You got to a point in the game and you then had to “insert disc 2/3/4” to continue playing.
Its crazy how much storage technology has advanced in 30 years. A 100mgb HD was massive back then. We got our first computer for school from future shop (dont know if it still exists) in Ottawa. My brother and I spent weeks playing games after we got it.
Yes! I had Math Blaster floppy discs. I was only allowed to play educational games, so I spent a fair bit of time at a friend’s house.
It is a little different. You need a google account when you set it up. Then pretty much everything is done through the Chrome browser. It’s been a few years, but my memory is that it didn’t really have any applications outside of Chrome. So it’s basically a big internet browser. Maybe there were a few applications on there that I’m not remembering though.

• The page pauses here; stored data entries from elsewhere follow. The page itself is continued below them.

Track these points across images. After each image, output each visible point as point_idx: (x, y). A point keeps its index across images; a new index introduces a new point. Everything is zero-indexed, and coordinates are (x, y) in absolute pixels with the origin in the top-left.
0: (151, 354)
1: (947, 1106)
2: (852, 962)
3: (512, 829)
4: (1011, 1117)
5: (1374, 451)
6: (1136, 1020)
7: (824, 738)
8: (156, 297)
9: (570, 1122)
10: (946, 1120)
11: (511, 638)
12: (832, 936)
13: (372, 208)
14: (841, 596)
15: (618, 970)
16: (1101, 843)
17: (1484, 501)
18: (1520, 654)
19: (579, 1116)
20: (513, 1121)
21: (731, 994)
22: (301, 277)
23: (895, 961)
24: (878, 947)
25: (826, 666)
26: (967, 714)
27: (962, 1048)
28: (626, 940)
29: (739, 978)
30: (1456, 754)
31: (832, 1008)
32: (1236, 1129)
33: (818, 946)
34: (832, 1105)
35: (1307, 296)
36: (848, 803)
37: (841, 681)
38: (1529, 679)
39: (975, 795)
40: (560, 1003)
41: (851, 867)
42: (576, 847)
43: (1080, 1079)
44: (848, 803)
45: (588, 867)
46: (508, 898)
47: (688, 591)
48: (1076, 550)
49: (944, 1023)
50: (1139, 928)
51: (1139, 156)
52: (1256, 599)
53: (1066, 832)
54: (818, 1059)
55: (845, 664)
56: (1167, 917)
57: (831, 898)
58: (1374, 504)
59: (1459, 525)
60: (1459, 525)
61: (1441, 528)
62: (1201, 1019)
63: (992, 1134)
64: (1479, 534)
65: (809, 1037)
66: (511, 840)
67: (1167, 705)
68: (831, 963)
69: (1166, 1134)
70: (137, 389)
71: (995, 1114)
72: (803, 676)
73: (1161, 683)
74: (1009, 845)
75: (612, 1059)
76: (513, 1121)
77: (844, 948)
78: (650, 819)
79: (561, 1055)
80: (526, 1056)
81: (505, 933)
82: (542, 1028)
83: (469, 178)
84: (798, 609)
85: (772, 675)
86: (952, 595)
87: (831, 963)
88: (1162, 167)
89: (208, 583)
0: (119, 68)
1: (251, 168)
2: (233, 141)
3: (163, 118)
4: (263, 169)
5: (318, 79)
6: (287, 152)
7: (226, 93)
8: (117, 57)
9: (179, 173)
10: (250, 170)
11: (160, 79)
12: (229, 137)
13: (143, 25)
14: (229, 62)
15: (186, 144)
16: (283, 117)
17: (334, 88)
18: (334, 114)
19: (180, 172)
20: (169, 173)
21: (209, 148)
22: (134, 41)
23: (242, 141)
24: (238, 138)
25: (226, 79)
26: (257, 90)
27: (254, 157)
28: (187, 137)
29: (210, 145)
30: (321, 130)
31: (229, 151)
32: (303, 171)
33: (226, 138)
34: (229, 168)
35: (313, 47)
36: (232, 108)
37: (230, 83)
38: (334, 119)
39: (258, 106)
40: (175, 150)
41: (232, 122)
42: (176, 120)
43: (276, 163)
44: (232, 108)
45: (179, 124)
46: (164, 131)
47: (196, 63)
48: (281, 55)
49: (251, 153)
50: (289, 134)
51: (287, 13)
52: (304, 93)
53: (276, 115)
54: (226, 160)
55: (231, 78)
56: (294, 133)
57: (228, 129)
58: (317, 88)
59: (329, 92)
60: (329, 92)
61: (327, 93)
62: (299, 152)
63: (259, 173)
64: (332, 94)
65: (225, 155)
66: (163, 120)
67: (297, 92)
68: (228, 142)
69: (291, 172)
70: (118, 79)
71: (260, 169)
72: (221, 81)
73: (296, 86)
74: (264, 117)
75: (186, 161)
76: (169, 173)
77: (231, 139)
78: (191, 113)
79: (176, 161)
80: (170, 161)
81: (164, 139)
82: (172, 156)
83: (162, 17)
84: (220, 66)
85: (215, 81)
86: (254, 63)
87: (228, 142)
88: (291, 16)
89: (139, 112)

I think I had to make a google account for my kid, set up a “family” in my google account, and add the kid to that. Also, and this is the part I may be doing wrong, google wanted a strong password for her account, which makes sense, but that’s also the password she has to use on the laptop. So she needs help entering and remembering a complicated password with uppers, lowers, symbols, etc. Should have just gotten an ipad.
Hmmm now I’m thinking I should just get a cheap Windows laptop. While I imagine most of what she’d do would be with a browser I wonder if she wouldn’t get the full PC experience.
I think?? Chromebooks are capable of doing anything an android phone can do (besides call). Which means tons of apps and games and tv and other garbage.
It is similar to a cheap ipad or a kindle fire or a cheap windows laptop. They are all essentially the same hardware, its just a matter of which megacorporation you get your os from.